*** Opening of RECORDS FOR THIS EXERCISE ***

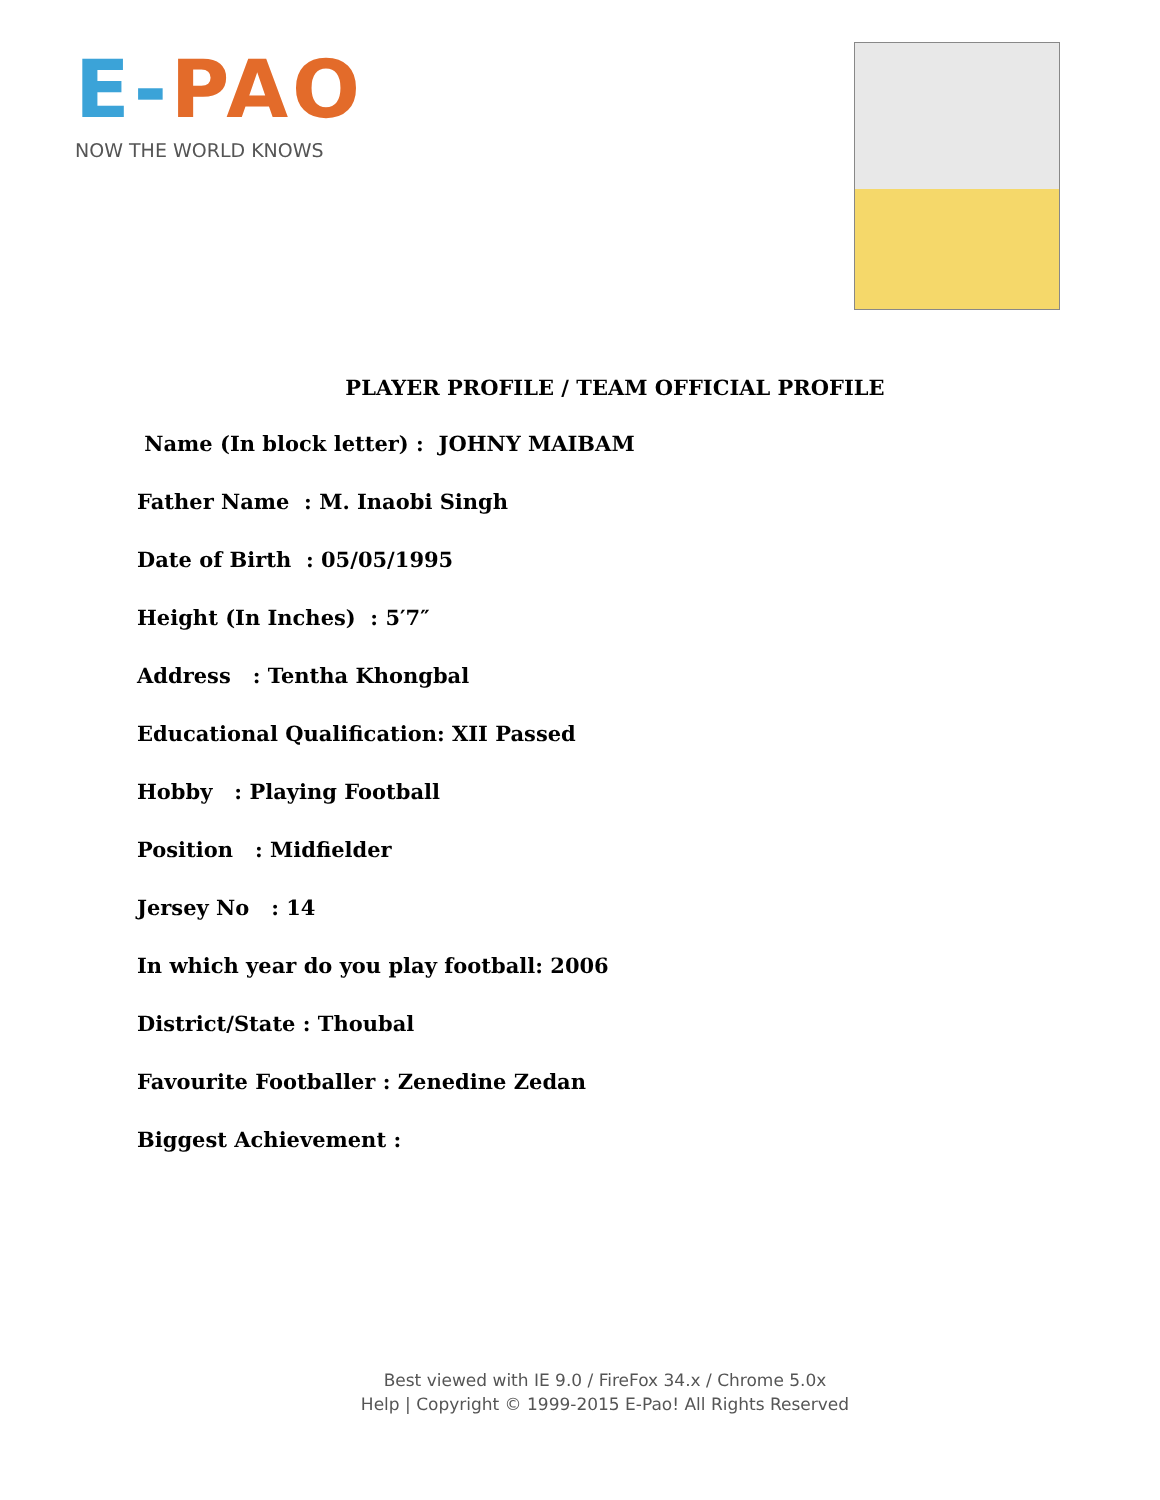E-PAO
NOW THE WORLD KNOWS
PLAYER PROFILE / TEAM OFFICIAL PROFILE
Name (In block letter) : JOHNY MAIBAM
Father Name : M. Inaobi Singh
Date of Birth : 05/05/1995
Height (In Inches) : 5′7″
Address : Tentha Khongbal
Educational Qualification: XII Passed
Hobby : Playing Football
Position : Midfielder
Jersey No : 14
In which year do you play football: 2006
District/State : Thoubal
Favourite Footballer : Zenedine Zedan
Biggest Achievement :
Best viewed with IE 9.0 / FireFox 34.x / Chrome 5.0x
Help | Copyright © 1999-2015 E-Pao! All Rights Reserved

*** Close of RECORDS FOR THIS EXERCISE ***

### EXERCISE REQUIREMENTS
Only the number is wanted: how many lines in the listing hold "Name"?

### TASK RESPONSE
2